» Activity: Whenever the word "sīkdatnēm" turns up in a line below, that line should be copied.

[Items from a dataset]

-*-

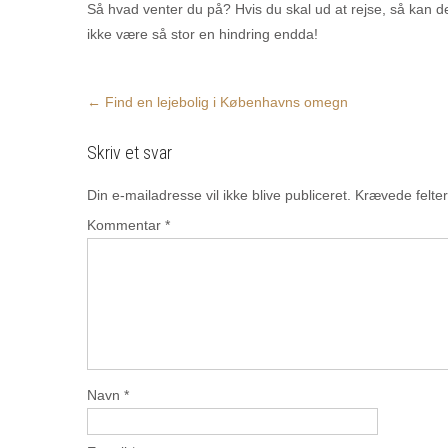
Så hvad venter du på? Hvis du skal ud at rejse, så kan d
ikke være så stor en hindring endda!
Post
←
Find en lejebolig i Københavns omegn
navigation
Skriv et svar
Din e-mailadresse vil ikke blive publiceret.
Krævede felte
Kommentar
*
Navn
*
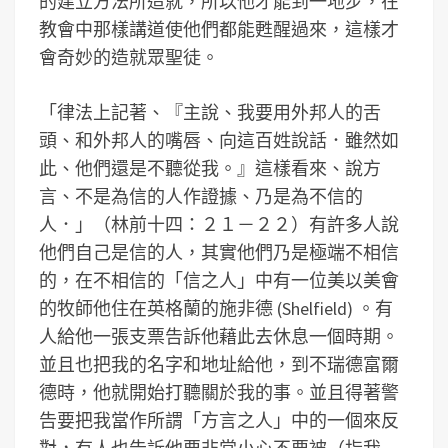
的建立方法所造就，所以他才能到一地步，在
教會中那樣講道使他們都能甦醒過來，這樣才
會奇妙的造就眾聖徒。
「律法上記著、『主說、我要用外邦人的舌
頭、和外邦人的嘴唇、向這百姓說話．雖然如
此、他們還是不聽從我。』這樣看來、說方
言、不是為信的人作證據、乃是為不信的
人．」（林前十四：２１－２２）有許多人說
他們自己是信的人，其實他們乃是極端不相信
的，在不相信的「信之人」中有一位美以美會
的牧師他住在英格蘭的施非德 (Shelfield) 。有
人給他一張支票告訴他藉此去休息一個時期。
並且也把我的名字和地址給他，到不瑞德富爾
德時，他就開始打聽關於我的事。並且得著警
告要把我當作所謂「方言之人」中的一個來反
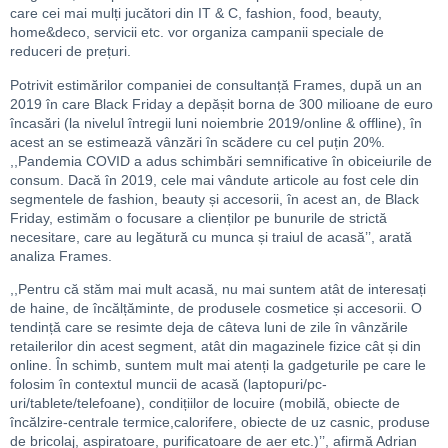
care cei mai mulți jucători din IT & C, fashion, food, beauty,
home&deco, servicii etc. vor organiza campanii speciale de
reduceri de prețuri.
Potrivit estimărilor companiei de consultanță Frames, după un an
2019 în care Black Friday a depășit borna de 300 milioane de euro
încasări (la nivelul întregii luni noiembrie 2019/online & offline), în
acest an se estimează vânzări în scădere cu cel puțin 20%.
,,Pandemia COVID a adus schimbări semnificative în obiceiurile de
consum. Dacă în 2019, cele mai vândute articole au fost cele din
segmentele de fashion, beauty și accesorii, în acest an, de Black
Friday, estimăm o focusare a clienților pe bunurile de strictă
necesitare, care au legătură cu munca și traiul de acasă’’, arată
analiza Frames.
,,Pentru că stăm mai mult acasă, nu mai suntem atât de interesați
de haine, de încălțăminte, de produsele cosmetice și accesorii. O
tendință care se resimte deja de câteva luni de zile în vânzările
retailerilor din acest segment, atât din magazinele fizice cât și din
online. În schimb, suntem mult mai atenți la gadgeturile pe care le
folosim în contextul muncii de acasă (laptopuri/pc-
uri/tablete/telefoane), condițiilor de locuire (mobilă, obiecte de
încălzire-centrale termice,calorifere, obiecte de uz casnic, produse
de bricolaj, aspiratoare, purificatoare de aer etc.)’’, afirmă Adrian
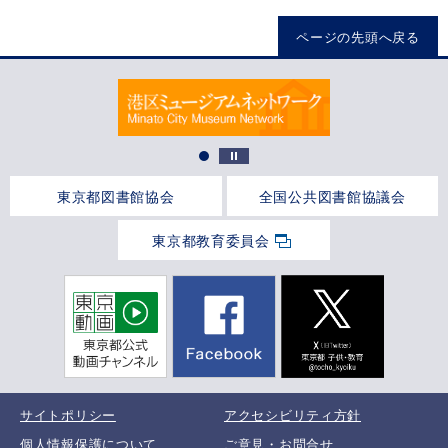
ページの先頭へ戻る
東京都図書館協会
全国公共図書館協議会
東京都教育委員会
サイトポリシー
アクセシビリティ方針
個人情報保護について
ご意見・お問合せ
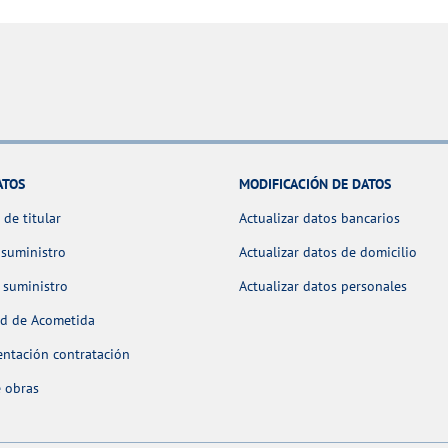
ATOS
MODIFICACIÓN DE DATOS
de titular
Actualizar datos bancarios
 suministro
Actualizar datos de domicilio
 suministro
Actualizar datos personales
ud de Acometida
ntación contratación
 obras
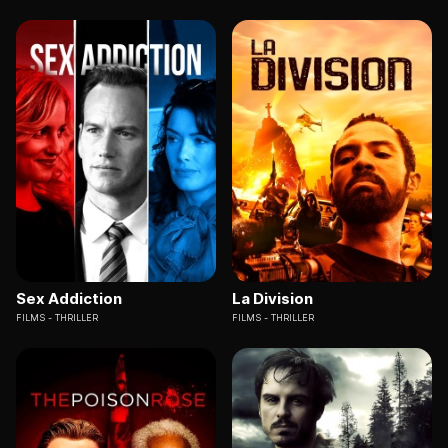
Sex Addiction
La Division
FILMS
THRILLER
FILMS
THRILLER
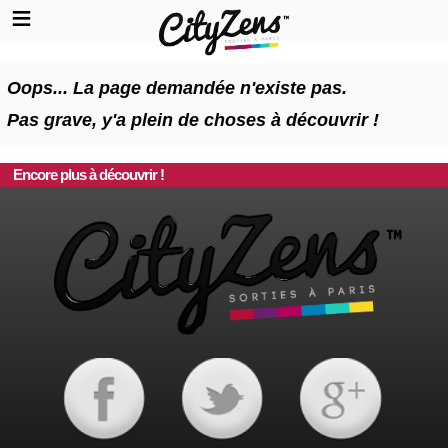
Oops... La page demandée n'existe pas.
Pas grave, y'a plein de choses à découvrir !
Encore plus à découvrir !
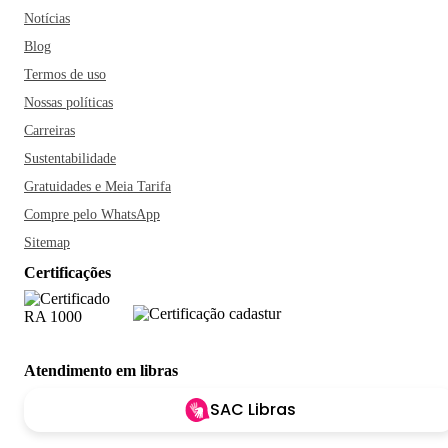
Notícias
Blog
Termos de uso
Nossas políticas
Carreiras
Sustentabilidade
Gratuidades e Meia Tarifa
Compre pelo WhatsApp
Sitemap
Certificações
Atendimento em libras
SAC Libras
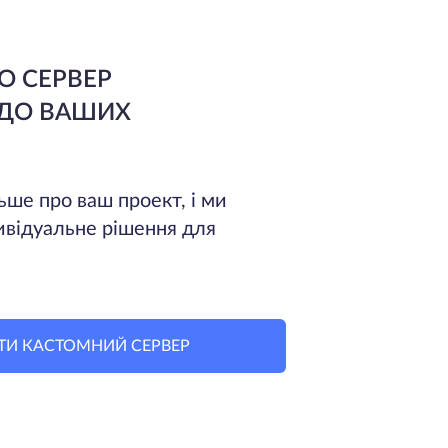
О СЕРВЕР
 ДО ВАШИХ
ьше про ваш проект, і ми
ивідуальне рішення для
ТИ КАСТОМНИЙ СЕРВЕР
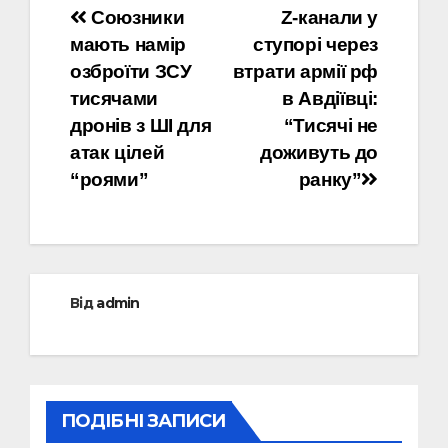
Навігація
Союзники
Z-канали у
мають намір
ступорі через
записів
озброїти ЗСУ
втрати армії рф
тисячами
в Авдіївці:
дронів з ШІ для
“Тисячі не
атак цілей
доживуть до
“роями”
ранку”
Від
admin
ПОДІБНІ ЗАПИСИ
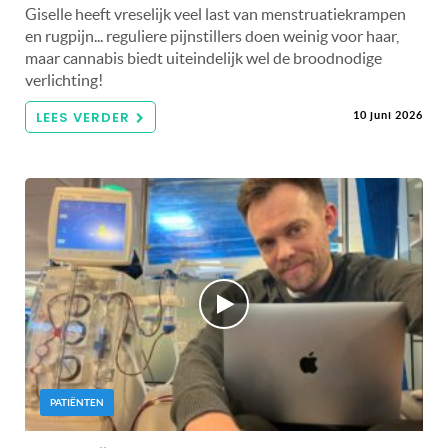
Giselle heeft vreselijk veel last van menstruatiekrampen
en rugpijn... reguliere pijnstillers doen weinig voor haar,
maar cannabis biedt uiteindelijk wel de broodnodige
verlichting!
LEES VERDER
10 juni 2026
PATIËNTEN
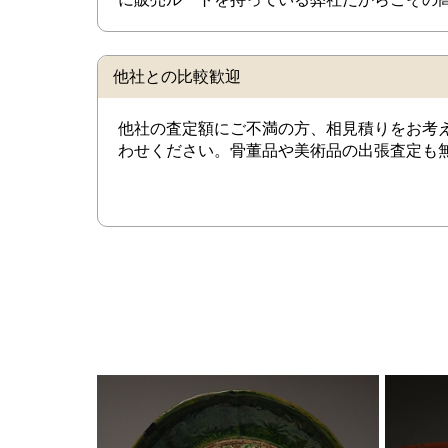
他社との比較歓迎
他社の査定額にご不満の方、相見積りをお考
わせください。骨董品や美術品の出張査定も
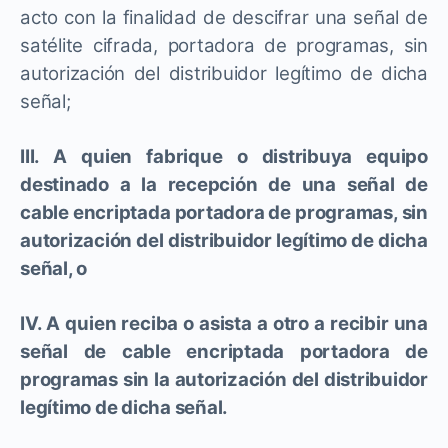
acto con la finalidad de descifrar una señal de
satélite cifrada, portadora de programas, sin
autorización del distribuidor legítimo de dicha
señal;
III. A quien fabrique o distribuya equipo
destinado a la recepción de una señal de
cable encriptada portadora de programas, sin
autorización del distribuidor legítimo de dicha
señal, o
IV. A quien reciba o asista a otro a recibir una
señal de cable encriptada portadora de
programas sin la autorización del distribuidor
legítimo de dicha señal.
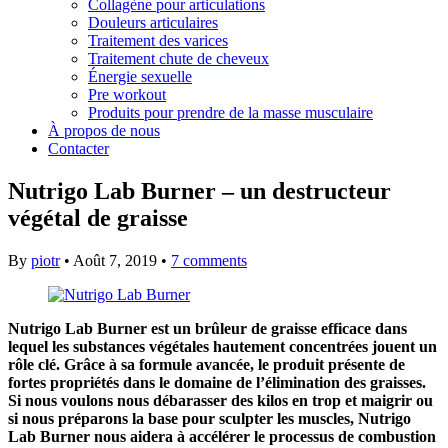
Collagène pour articulations
Douleurs articulaires
Traitement des varices
Traitement chute de cheveux
Énergie sexuelle
Pre workout
Produits pour prendre de la masse musculaire
À propos de nous
Contacter
Nutrigo Lab Burner – un destructeur
végétal de graisse
By
piotr
•
Août 7, 2019
•
7 comments
Nutrigo Lab Burner est un brûleur de graisse efficace dans
lequel les substances végétales hautement concentrées jouent un
rôle clé. Grâce à sa formule avancée, le produit présente de
fortes propriétés dans le domaine de l’élimination des graisses.
Si nous voulons nous débarasser des kilos en trop et maigrir ou
si nous préparons la base pour sculpter les muscles, Nutrigo
Lab Burner nous aidera à accélérer le processus de combustion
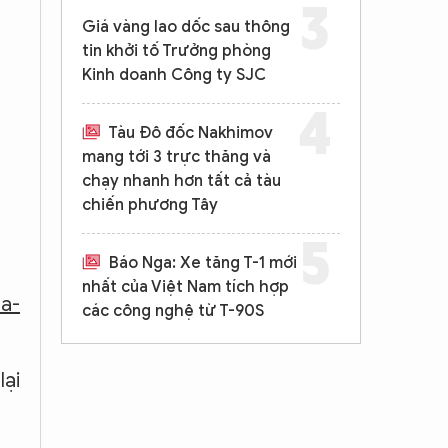
Giá vàng lao dốc sau thông
tin khởi tố Trưởng phòng
Kinh doanh Công ty SJC
Tàu Đô đốc Nakhimov
mang tới 3 trực thăng và
chạy nhanh hơn tất cả tàu
chiến phương Tây
Báo Nga: Xe tăng T-1 mới
nhất của Việt Nam tích hợp
ua-
các công nghệ từ T-90S
lại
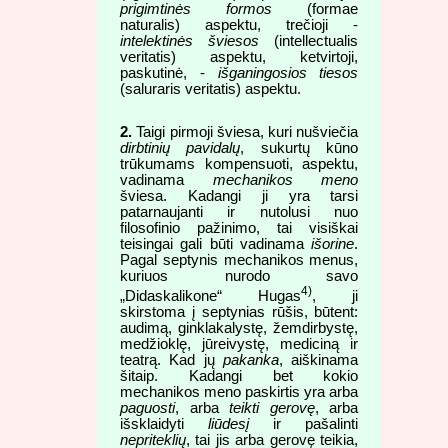
prigimtinės formos
(formae
naturalis) aspektu, trečioji -
intelektinės šviesos
(intellectualis
veritatis) aspektu, ketvirtoji,
paskutinė, -
išganingosios tiesos
(saluraris veritatis) aspektu.
2.
Taigi pirmoji šviesa, kuri nušviečia
dirbtinių pavidalų
, sukurtų kūno
trūkumams kompensuoti, aspektu,
vadinama
mechanikos meno
šviesa. Kadangi ji yra tarsi
patarnaujanti ir nutolusi nuo
filosofinio pažinimo, tai visiškai
teisingai gali būti vadinama
išorine
.
Pagal septynis mechanikos menus,
kuriuos nurodo savo
4)
„Didaskalikone“ Hugas
, ji
skirstoma į septynias rūšis, būtent:
audimą, ginklakalystę, žemdirbystę,
medžioklę, jūreivystę, mediciną ir
teatrą. Kad jų
pakanka
, aiškinama
šitaip. Kadangi bet kokio
mechanikos meno paskirtis yra arba
paguosti
, arba
teikti gerovę
, arba
išsklaidyti
liūdesį
ir pašalinti
nepriteklių
, tai jis arba gerovę teikia,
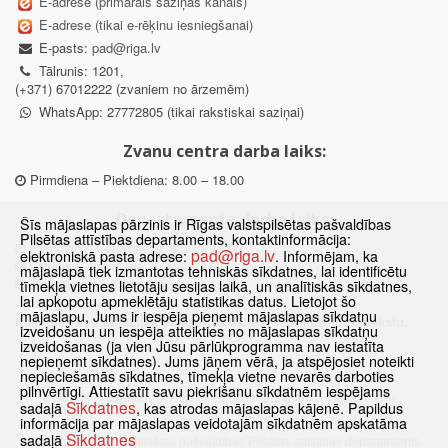
E-adrese (primārais saziņas kanāls)
E-adrese (tikai e-rēķinu iesniegšanai)
E-pasts:
pad@riga.lv
Tālrunis: 1201,
(+371) 67012222 (zvaniem no ārzemēm)
WhatsApp: 27772805 (tikai rakstiskai saziņai)
Zvanu centra darba laiks:
Pirmdiena – Piektdiena: 8.00 – 18.00
Departamenta darba laiks:
Šīs mājaslapas pārzinis ir Rīgas valstspilsētas pašvaldības
Pilsētas attīstības departaments, kontaktinformācija:
Pirmdiena, Ceturtdiena: 8.30 – 18.00
pad@riga.lv
elektroniskā pasta adrese:
. Informējam, ka
Otrdiena, Trešdiena: 8.30 – 17.00
mājaslapā tiek izmantotas tehniskās sīkdatnes, lai identificētu
Piektdiena: 8.30 – 15.00
tīmekļa vietnes lietotāju sesijas laikā, un analītiskās sīkdatnes,
lai apkopotu apmeklētāju statistikas datus. Lietojot šo
mājaslapu, Jums ir iespēja pieņemt mājaslapas sīkdatņu
Klātienes konsultācijas pieejamas tikai ar iepriekšēju pierakstu.
izveidošanu un iespēja atteikties no mājaslapas sīkdatņu
izveidošanas (ja vien Jūsu pārlūkprogramma nav iestatīta
nepieņemt sīkdatnes). Jums jāņem vērā, ja atspējosiet noteikti
nepieciešamās sīkdatnes, tīmekļa vietne nevarēs darboties
pilnvērtīgi. Attiestatīt savu piekrišanu sīkdatnēm iespējams
Sākums
Jaunumi
Biežāk uzdotie jautājumi
Lapas karte
Sīkdatnes
sadaļā
, kas atrodas mājaslapas kājenē. Papildus
Sīkdatnes
Kontakti
informācija par mājaslapas veidotajām sīkdatnēm apskatāma
Sīkdatnes
sadaļā
© 2021 Rīgas valstspilsētas pašvaldības Pilsētas attīstības departaments.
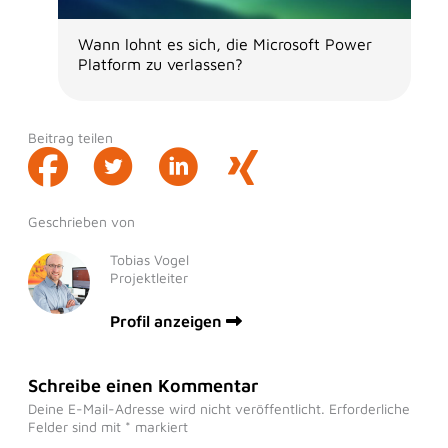
Wann lohnt es sich, die Microsoft Power
Platform zu verlassen?
Beitrag teilen
Geschrieben von
Tobias Vogel
Projektleiter
Profil anzeigen
Schreibe einen Kommentar
Deine E-Mail-Adresse wird nicht veröffentlicht.
Erforderliche
Felder sind mit
*
markiert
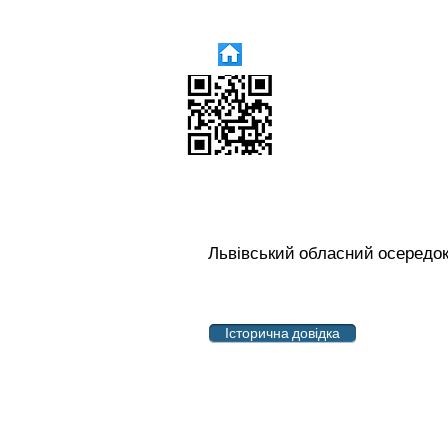
Львівський обласний осередок 
Історична довідка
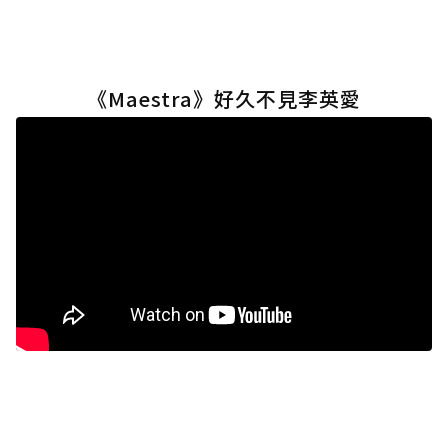
《Maestra》好久不見李英愛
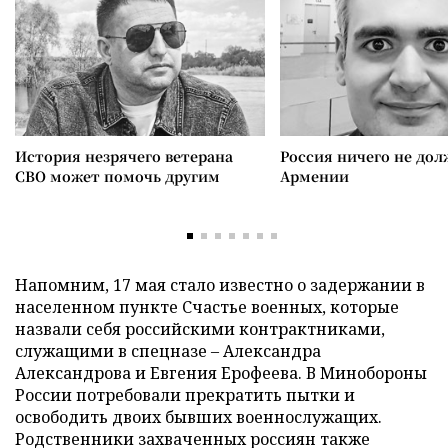
История незрячего ветерана
Россия ничего не дол
СВО может помочь другим
Армении
Напомним, 17 мая стало известно о задержании в
населенном пункте Счастье военных, которые
назвали себя российскими контрактниками,
служащими в спецназе – Александра
Александрова и Евгения Ерофеева. В Минобороны
России потребовали прекратить пытки и
освободить двоих бывших военнослужащих.
Родственники захваченных россиян также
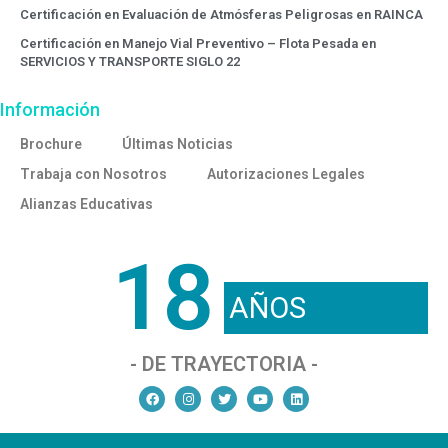
Certificación en Evaluación de Atmósferas Peligrosas en RAINCA
Certificación en Manejo Vial Preventivo – Flota Pesada en
SERVICIOS Y TRANSPORTE SIGLO 22
Información
Brochure
Últimas Noticias
Trabaja con Nosotros
Autorizaciones Legales
Alianzas Educativas
18
AÑOS
- DE TRAYECTORIA -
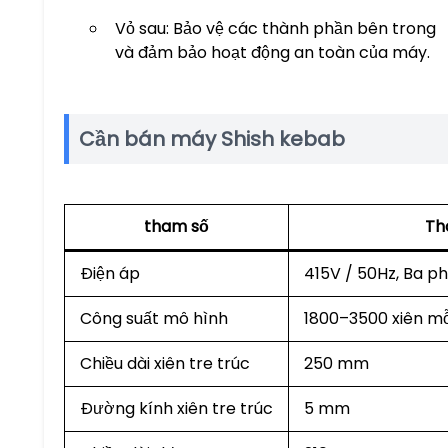
Vỏ sau: Bảo vệ các thành phần bên trong
và đảm bảo hoạt động an toàn của máy.
Cần bán máy Shish kebab
tham số
Th
Điện áp
415V / 50Hz, Ba p
Công suất mô hình
1800–3500 xiên mỗ
Chiều dài xiên tre trúc
250 mm
Đường kính xiên tre trúc
5 mm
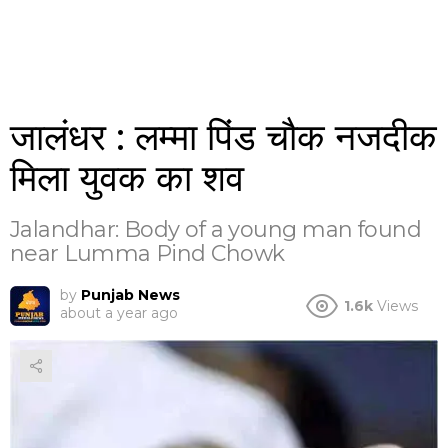
जालंधर : लम्मा पिंड चौक नजदीक
मिला युवक का शव
Jalandhar: Body of a young man found
near Lumma Pind Chowk
by
Punjab News
1.6k
Views
about a year ago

-*-

» Answer box:
pilnvērtīgi. Attiestatīt savu piekrišanu sīkdatnēm iespējams
informācija par mājaslapas veidotajām sīkdatnēm apskatāma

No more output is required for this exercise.